On a personal level it's already a good thing. As noted in previous posts above, the awareness of how fragile the things we've depended on for our survival really are will no doubt cause a number of folks to become more self-sufficient and not take so much for granted. And hopefully use a little foresight in their decisions. Bump in the road or TEOTWAKI, either way it's been a good thing for me and my immdediate family.

-- Other Lisa (LisaWard2@aol.com), January 29, 1999.


You can never go back...

Whether or not Y2K is a big TEOTWawki or a teotwAWKI of nuisiances, some positive changes are going to come out of it. Of course if it's a horrendous TEOTWAWKI, it will be a very long time before people will be able to recognize the silver from the gray in the clouds.

The alternative electric power industry has needed this kind of public exposure and involvement all along.

All the people who have or are buying property in the country are going to use it some way or another.
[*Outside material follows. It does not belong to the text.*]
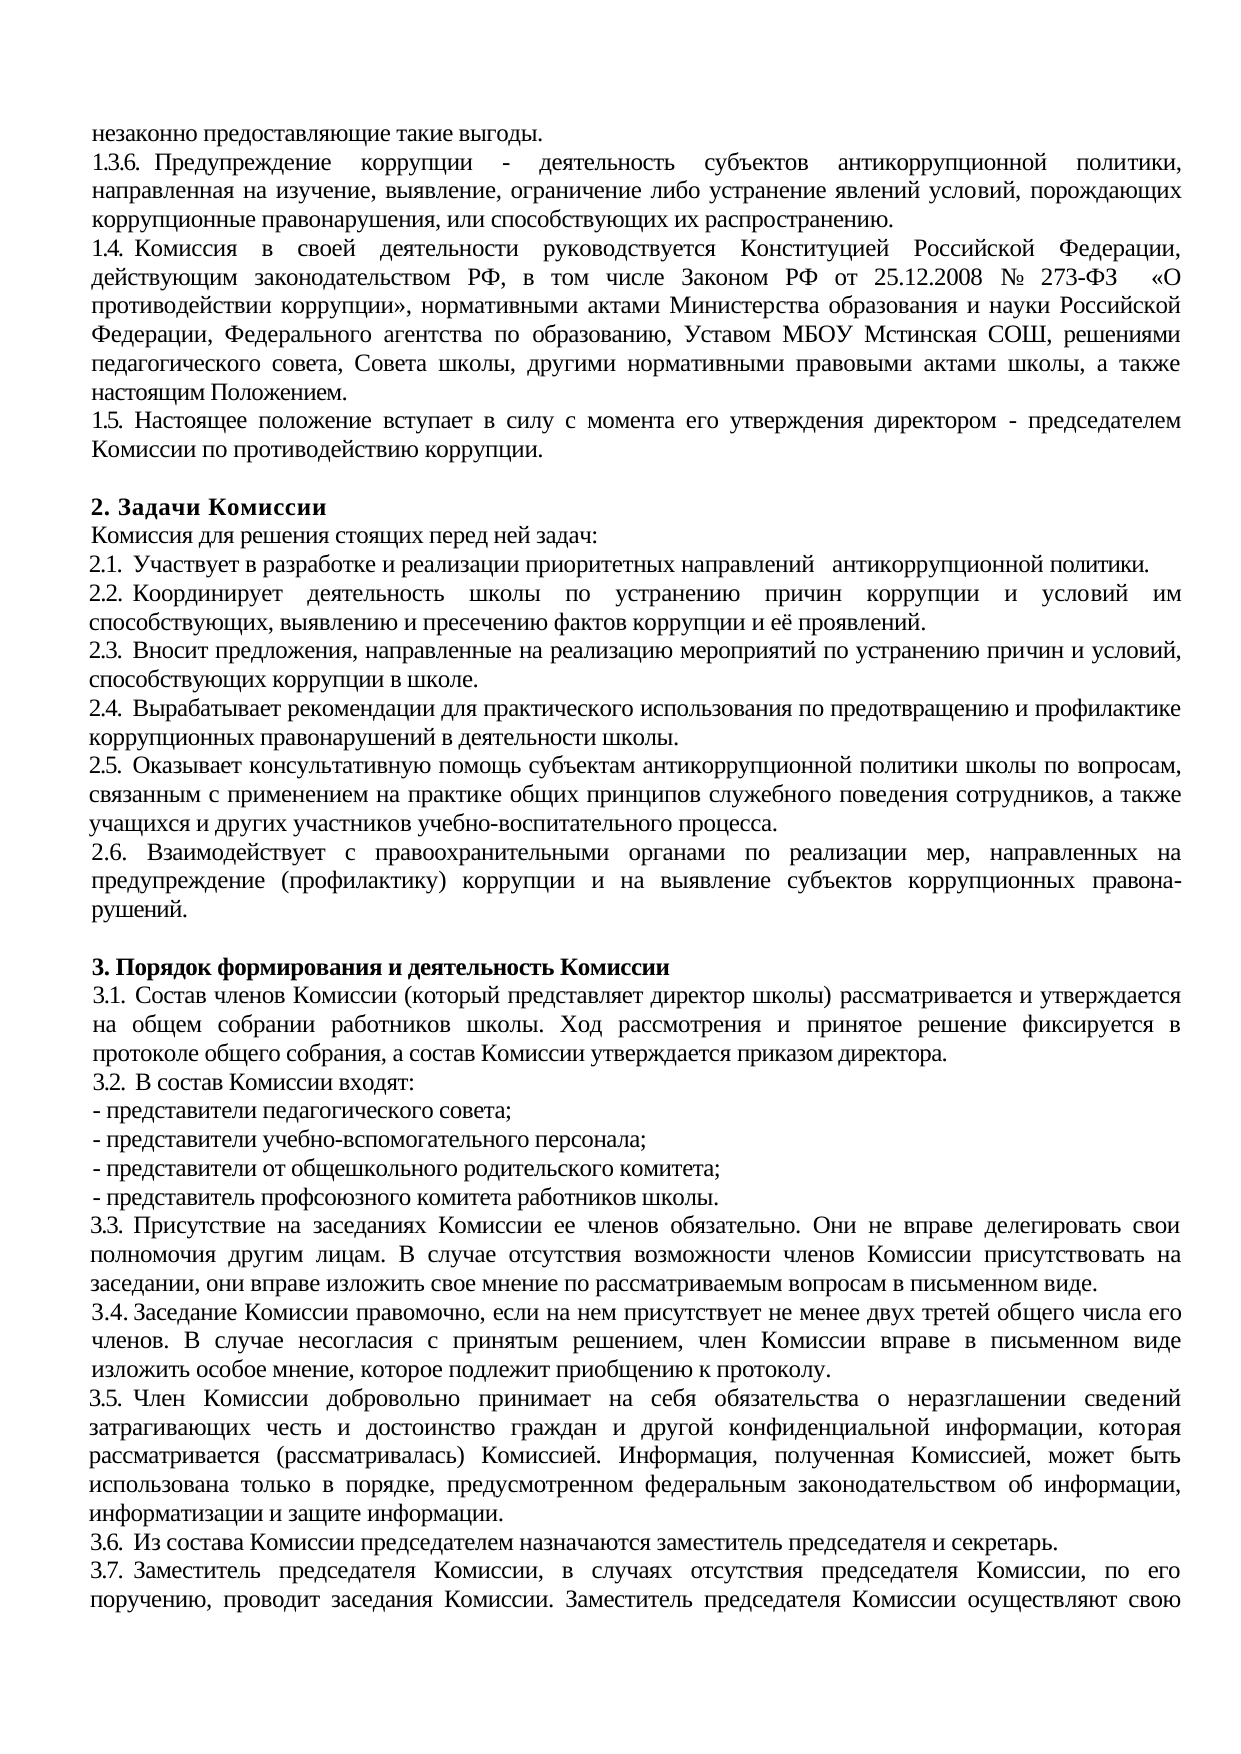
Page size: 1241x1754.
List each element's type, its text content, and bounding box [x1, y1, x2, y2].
Many will probably stay rural and adjust their lifestyles accordingly. Others will keep their property as a vacation getaway or retirement spot.

A "serious stumble but not a fall" Y2K will shake up the way business and governments do things. Decentralization may be the result in both cases and we could see a return to more local forms of problem solving and not just local branches dispensing "one size fits all" solutions.
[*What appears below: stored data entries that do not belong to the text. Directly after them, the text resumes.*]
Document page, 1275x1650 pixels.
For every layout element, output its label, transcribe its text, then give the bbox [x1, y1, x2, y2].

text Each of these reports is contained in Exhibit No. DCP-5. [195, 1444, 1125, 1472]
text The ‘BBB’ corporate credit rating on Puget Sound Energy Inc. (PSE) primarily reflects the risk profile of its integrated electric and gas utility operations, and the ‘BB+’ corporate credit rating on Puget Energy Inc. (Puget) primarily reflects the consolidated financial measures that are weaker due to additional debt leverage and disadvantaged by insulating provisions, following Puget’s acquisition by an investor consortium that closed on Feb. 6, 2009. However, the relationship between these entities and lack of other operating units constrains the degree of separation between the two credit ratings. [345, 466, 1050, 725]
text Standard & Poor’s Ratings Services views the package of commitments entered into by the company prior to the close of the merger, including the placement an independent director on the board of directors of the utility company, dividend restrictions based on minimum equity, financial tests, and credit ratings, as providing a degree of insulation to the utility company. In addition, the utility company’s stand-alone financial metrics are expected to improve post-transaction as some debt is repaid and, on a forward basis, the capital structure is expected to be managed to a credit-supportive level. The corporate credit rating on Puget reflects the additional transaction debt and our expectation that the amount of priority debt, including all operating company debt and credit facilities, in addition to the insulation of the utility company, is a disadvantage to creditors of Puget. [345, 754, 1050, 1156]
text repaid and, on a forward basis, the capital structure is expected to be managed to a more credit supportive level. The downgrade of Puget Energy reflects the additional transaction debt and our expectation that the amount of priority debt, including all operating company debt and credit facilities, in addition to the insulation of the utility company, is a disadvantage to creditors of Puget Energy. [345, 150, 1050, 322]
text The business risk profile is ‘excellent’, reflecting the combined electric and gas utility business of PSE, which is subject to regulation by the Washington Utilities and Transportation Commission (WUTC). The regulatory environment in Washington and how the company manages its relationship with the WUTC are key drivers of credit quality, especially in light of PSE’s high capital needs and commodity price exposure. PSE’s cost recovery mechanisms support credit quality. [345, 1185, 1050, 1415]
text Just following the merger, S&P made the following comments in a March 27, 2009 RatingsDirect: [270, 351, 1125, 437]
And a Y2K fizzle certainly isn't going to cause all of us who've become hot and heavy internetters from logging-on and looking for other issues to form cyber-communities with. In fact if we get through Y2K with a modicum of success, there could be a new generation of political up-and-comers to rise from the ranks of the Y2K forums. (Paul, Diane, I think I hear political consultants dialing your numbers. JBD, don't call us, nobody will call you.)

WW

-- Wildweasel (vtmldm@epix.net), January 29, 1999.



As always, we will become more deeply ourselves.
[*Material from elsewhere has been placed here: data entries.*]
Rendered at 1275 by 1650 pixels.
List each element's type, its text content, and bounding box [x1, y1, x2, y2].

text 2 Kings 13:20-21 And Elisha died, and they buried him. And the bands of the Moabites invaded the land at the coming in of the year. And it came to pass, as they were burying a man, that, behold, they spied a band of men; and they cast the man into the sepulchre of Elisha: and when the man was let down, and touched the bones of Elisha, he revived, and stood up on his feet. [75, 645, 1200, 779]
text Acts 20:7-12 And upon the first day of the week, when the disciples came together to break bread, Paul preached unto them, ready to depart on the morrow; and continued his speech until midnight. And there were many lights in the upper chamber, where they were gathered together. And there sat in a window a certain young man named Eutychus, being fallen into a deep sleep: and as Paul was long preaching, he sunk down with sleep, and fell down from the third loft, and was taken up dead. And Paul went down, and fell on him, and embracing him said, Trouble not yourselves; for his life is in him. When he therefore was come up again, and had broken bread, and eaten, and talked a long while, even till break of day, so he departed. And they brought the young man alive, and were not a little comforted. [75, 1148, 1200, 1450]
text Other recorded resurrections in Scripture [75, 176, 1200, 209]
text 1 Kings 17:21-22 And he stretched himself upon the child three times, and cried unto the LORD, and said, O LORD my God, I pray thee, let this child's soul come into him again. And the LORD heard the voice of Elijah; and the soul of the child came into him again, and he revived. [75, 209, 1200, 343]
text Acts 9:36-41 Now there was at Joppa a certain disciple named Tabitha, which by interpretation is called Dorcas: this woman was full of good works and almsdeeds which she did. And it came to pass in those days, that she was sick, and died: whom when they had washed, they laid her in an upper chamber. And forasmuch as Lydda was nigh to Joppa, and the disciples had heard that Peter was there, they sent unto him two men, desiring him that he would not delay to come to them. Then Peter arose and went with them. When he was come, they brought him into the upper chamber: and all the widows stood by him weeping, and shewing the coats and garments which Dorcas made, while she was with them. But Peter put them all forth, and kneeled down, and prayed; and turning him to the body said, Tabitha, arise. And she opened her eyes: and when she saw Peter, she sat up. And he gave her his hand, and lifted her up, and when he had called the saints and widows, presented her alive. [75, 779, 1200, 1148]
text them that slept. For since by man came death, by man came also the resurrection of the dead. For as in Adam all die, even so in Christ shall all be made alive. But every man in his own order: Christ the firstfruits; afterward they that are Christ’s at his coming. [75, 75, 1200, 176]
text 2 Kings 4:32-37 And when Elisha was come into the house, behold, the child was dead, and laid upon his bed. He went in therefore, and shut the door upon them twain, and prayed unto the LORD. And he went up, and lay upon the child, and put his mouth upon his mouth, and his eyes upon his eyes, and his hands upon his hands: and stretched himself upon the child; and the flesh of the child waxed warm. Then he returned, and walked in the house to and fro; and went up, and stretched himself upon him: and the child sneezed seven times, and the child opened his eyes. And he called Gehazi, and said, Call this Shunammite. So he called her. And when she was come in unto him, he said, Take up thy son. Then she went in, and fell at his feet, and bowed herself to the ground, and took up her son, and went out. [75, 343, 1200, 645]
For the "survivalists", even if it fizzles it'll be just one more sharp reminder of the potential for trouble from any unexpected angle.

For the tvsheeple, it'll be one more example showing that doomsayers are always just plain nuts.

-- Blue Himalayan (bh@k2.y), January 29, 1999.


One change that I see clearly is in the way that electrical power is generated and distributed to individual residences.

If the grid, or significant portions of it, go down, the results should motivate everyone to hasten a trend that is even now emerging.

There has been some mention of deregulation in the electric power industry, but not a lot. The most significant comment in my memory is Rick Cowles', to the effect that deregulation and Y2K remediation are not mutually exclusive but are in fact, mutually supportive.

If I remember what I've read correctly, deregulation is already a fact in California and the power companies are discovering that the profit in power generation and distribution is to industry, not to residential customers. I believe that I read that at least one company withdrew from the competition for consumers' electric business in California.

The advent of fuel cell technology which allows on site generation for residential customers is a fact, and is in the process of ramp up right now. If Y2K allows, I think it likely that we will see a future grid that is largely devoted to industry or perhaps the elimination of a grid altogether.

I see the drive for such a future in electric power as the usual--profit. I see the fact of Y2K, however it turns out, as pushing in the same direction.